## Task prompt
Rewrite the lines of the material below, putting "find" in place of "search" and changing nothing else. Leave the pictures out of your answer.

====== Data section ======

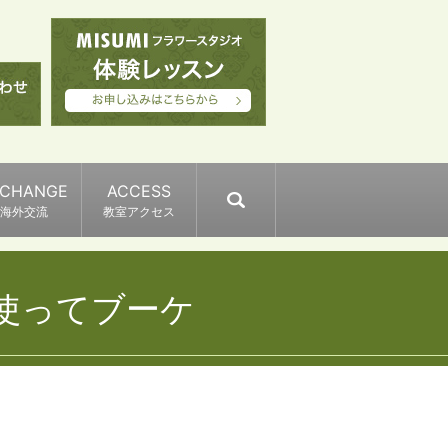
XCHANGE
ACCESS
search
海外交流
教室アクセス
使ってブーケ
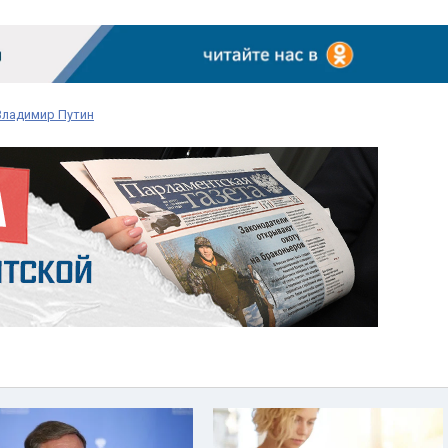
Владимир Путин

======

## Output below
XCHANGE
ACCESS
find
海外交流
教室アクセス
使ってブーケ
Владимир Путин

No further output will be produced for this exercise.